Like your new company, many companies are just starting to move key operations to the cloud. This is SCARY. Moving into Azure will allow your company to free up floor space, add more server redundancy, easily scale up and down, only pay for what you use, and focus resources on revenue generating activities— security is still your responsibility. And though these are all great things, you are not a security company.
Now you are tasked with bringing in these good processes, and they include 3rd party software providers. Products in this space are inherent in your development lifecycle and very close to your core application, but you need to ensure they are secure.
As we all know, most software providers in this space are cool tech companies in The Valley, far and isolated from the realities of your secure enterprise world. You look at on-premise options. And you remember that you're driving change in the Healthcare space, not looking to manage infrastructure. The cloud options require a significant audit that is time consuming. A SaaS provider carries an ongoing risk that requires you store some data on 3rd party servers, which is a non-starter in Healthcare.
Is there a middle ground?
There is one more option many software providers offer: Private SaaS, also known as a managed instance, Dedicated VPC, or private instance. You surmise if they do not have on-prem, private SaaS, or a really really good security team, then it's not likely their team is accustomed to working on enterprise challenges.

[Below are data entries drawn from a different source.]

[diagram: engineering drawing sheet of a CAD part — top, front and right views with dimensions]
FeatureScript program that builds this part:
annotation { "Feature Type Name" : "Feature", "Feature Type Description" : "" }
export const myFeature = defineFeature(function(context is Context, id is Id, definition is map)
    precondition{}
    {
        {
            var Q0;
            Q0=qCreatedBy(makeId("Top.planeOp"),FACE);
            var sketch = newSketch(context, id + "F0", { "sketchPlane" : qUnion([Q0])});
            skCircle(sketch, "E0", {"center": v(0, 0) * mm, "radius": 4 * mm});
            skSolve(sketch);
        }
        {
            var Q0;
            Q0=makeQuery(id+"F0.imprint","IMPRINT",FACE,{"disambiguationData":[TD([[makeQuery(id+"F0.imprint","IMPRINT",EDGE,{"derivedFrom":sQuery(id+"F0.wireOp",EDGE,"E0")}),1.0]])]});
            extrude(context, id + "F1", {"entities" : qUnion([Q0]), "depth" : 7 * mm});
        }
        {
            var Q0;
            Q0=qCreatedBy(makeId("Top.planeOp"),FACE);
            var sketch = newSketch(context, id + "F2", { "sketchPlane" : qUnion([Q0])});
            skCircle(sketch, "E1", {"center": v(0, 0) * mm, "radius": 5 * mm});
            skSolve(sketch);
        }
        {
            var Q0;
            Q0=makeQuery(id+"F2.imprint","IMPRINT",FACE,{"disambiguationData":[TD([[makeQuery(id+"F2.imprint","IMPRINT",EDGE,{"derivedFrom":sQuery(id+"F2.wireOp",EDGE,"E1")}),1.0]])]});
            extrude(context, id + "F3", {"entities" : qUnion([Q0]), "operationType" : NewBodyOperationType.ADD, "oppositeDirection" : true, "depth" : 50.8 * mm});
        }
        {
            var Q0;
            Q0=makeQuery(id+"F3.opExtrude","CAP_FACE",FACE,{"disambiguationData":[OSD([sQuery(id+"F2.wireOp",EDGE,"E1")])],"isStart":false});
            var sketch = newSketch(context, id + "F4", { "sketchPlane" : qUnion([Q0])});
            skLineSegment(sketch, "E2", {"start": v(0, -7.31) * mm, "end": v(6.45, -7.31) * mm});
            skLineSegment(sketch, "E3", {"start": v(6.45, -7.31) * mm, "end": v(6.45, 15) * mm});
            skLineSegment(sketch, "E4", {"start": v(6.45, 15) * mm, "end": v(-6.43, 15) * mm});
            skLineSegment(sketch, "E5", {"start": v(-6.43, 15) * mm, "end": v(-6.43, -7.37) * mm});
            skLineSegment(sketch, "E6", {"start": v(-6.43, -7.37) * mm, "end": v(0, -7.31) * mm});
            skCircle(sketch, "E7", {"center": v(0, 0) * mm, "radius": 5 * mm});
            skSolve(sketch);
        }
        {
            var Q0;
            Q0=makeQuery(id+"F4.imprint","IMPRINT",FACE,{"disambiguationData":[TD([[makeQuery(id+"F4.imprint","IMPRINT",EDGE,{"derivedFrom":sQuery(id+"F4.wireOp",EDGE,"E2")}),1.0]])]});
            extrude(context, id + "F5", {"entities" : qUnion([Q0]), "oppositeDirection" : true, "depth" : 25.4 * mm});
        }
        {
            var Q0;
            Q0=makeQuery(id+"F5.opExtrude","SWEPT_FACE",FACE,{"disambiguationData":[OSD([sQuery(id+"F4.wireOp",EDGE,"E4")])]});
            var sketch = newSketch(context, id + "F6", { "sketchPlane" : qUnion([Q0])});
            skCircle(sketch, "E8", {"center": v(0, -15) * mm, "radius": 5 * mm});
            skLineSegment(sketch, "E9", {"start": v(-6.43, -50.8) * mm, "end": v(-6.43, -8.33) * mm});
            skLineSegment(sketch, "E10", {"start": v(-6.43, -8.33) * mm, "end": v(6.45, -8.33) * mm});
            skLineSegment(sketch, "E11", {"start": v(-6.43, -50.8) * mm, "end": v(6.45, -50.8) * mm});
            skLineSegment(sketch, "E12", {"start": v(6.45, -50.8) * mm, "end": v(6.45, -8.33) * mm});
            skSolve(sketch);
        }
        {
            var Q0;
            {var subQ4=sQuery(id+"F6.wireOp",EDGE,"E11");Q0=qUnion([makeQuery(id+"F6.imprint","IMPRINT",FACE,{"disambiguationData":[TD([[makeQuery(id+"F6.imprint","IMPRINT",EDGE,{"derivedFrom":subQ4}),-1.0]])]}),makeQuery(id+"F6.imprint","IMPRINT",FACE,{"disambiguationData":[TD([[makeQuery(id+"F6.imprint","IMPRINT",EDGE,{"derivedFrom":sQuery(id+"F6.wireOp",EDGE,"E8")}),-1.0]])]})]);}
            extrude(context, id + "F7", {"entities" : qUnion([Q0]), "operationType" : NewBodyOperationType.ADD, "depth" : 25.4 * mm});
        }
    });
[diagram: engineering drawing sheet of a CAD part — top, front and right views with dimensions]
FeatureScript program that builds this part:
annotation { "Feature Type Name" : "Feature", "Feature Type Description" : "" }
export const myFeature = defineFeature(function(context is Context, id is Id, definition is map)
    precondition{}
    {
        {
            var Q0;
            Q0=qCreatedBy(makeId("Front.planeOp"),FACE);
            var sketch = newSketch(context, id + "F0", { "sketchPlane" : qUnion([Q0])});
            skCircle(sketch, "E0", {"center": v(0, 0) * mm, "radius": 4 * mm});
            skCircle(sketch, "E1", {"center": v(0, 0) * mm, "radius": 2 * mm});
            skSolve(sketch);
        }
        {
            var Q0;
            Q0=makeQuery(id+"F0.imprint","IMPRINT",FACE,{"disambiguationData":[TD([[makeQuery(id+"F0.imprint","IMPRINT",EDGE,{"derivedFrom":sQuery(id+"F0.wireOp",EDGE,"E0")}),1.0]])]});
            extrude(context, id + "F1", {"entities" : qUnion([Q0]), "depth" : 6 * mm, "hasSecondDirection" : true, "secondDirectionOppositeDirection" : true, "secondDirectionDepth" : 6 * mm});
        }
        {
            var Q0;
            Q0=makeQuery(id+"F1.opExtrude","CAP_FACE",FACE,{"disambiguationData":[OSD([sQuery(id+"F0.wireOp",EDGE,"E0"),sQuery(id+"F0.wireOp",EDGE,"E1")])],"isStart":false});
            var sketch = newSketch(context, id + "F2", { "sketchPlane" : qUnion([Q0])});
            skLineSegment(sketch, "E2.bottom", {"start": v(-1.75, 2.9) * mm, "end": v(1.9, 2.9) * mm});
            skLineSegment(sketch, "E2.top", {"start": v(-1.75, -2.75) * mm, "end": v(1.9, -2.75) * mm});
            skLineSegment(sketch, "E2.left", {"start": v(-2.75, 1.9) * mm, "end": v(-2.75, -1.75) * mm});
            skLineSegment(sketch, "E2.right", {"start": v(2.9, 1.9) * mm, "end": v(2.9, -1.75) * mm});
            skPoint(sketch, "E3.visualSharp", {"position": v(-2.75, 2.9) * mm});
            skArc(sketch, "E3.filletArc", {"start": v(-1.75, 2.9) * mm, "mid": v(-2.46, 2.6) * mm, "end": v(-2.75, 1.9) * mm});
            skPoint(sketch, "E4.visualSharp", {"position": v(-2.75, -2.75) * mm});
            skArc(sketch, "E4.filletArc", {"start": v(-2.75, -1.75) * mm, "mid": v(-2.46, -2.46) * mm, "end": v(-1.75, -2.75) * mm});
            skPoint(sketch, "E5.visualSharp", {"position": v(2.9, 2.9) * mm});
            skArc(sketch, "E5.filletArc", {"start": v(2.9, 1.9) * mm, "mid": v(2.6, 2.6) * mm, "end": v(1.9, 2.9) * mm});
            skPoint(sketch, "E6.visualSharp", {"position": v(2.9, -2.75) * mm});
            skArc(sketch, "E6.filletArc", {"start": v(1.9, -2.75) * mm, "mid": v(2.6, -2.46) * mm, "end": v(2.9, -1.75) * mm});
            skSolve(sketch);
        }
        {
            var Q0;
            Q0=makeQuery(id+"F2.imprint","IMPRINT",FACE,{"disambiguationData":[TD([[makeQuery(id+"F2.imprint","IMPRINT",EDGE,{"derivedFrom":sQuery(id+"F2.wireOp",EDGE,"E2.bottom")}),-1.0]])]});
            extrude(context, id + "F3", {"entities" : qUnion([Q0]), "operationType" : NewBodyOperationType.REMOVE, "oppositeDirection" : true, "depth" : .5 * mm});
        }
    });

What exactly is a private SaaS offering? This refers to a dedicated single tenant, cloud software where the vendor manages the infrastructure.
Why choose a private instance?
- Single Tenant—You will have a dedicated set of infrastructure contained within a VPC. This eliminates the risk of noisy neighbors.
- Data Storage—Data can be stored in your AWS account or in an isolated section of the vendor's AWS account. This allows flexibility, if you are in the EU, vendor could spin up the instance in AWS in the EU.
- Residency—If you have a preference on where the instance is located or need to ensure proximity.
- Compliance—If you have additional security or compliance regulations, a private instance can be customized to fit your needs.
- Change Cadence—If you need to know when the software will be updated, you will have better insight and greater flexibility with a private instance.
- Integrations—If you have custom tools, integrations can be built.
What's next?
You have narrowed down a few software providers for each job you are trying to solve (continuous integration, branching, feature flagging). You understand the value, the costs, and the security implications. You have chosen to stay in the cloud, which makes your infrastructure team happy. You have chosen to use private instances and SaaS where it makes sense, which makes your security team happy. And you have the tools you need to bring the good things into your new role, so you are happy.
Now you can focus on helping your company deliver product faster, eliminate risk in your release process, speed up your product feedback loop, and do it all securely.